Data:
------------------------------------------------
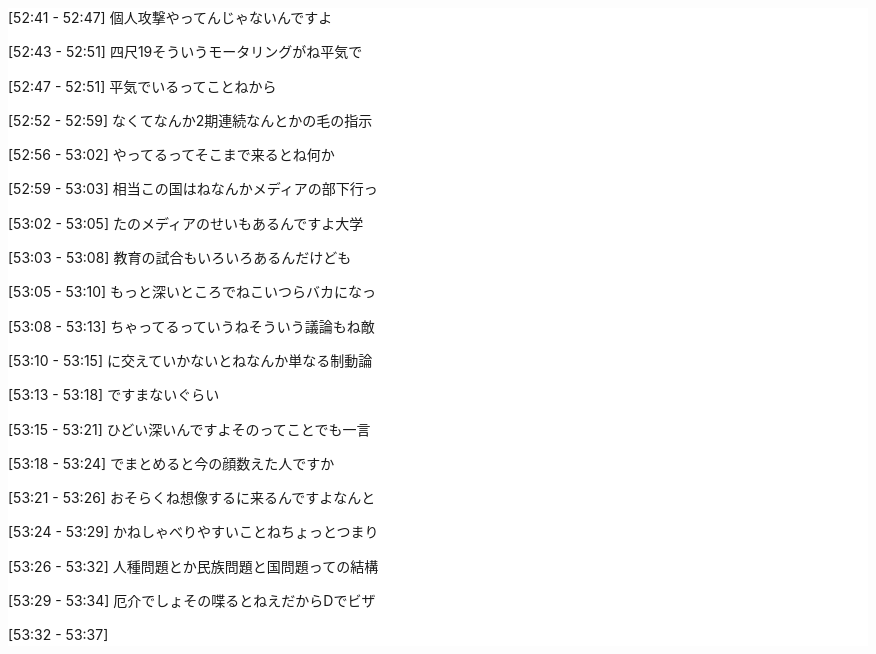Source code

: [52:41 - 52:47]
個人攻撃やってんじゃないんですよ

[52:43 - 52:51]
四尺19そういうモータリングがね平気で

[52:47 - 52:51]
平気でいるってことねから

[52:52 - 52:59]
なくてなんか2期連続なんとかの毛の指示

[52:56 - 53:02]
やってるってそこまで来るとね何か

[52:59 - 53:03]
相当この国はねなんかメディアの部下行っ

[53:02 - 53:05]
たのメディアのせいもあるんですよ大学

[53:03 - 53:08]
教育の試合もいろいろあるんだけども

[53:05 - 53:10]
もっと深いところでねこいつらバカになっ

[53:08 - 53:13]
ちゃってるっていうねそういう議論もね敵

[53:10 - 53:15]
に交えていかないとねなんか単なる制動論

[53:13 - 53:18]
ですまないぐらい

[53:15 - 53:21]
ひどい深いんですよそのってことでも一言

[53:18 - 53:24]
でまとめると今の顔数えた人ですか

[53:21 - 53:26]
おそらくね想像するに来るんですよなんと

[53:24 - 53:29]
かねしゃべりやすいことねちょっとつまり

[53:26 - 53:32]
人種問題とか民族問題と国問題っての結構

[53:29 - 53:34]
厄介でしょその喋るとねえだからDでビザ

[53:32 - 53:37]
------------------------------------------------
Your assignment: Reproduce exactly the lines from the one containing "でまとめると今の顔数えた人ですか" through the last line of the records, both included, and nothing else.

Expected answer:
でまとめると今の顔数えた人ですか

[53:21 - 53:26]
おそらくね想像するに来るんですよなんと

[53:24 - 53:29]
かねしゃべりやすいことねちょっとつまり

[53:26 - 53:32]
人種問題とか民族問題と国問題っての結構

[53:29 - 53:34]
厄介でしょその喋るとねえだからDでビザ

[53:32 - 53:37]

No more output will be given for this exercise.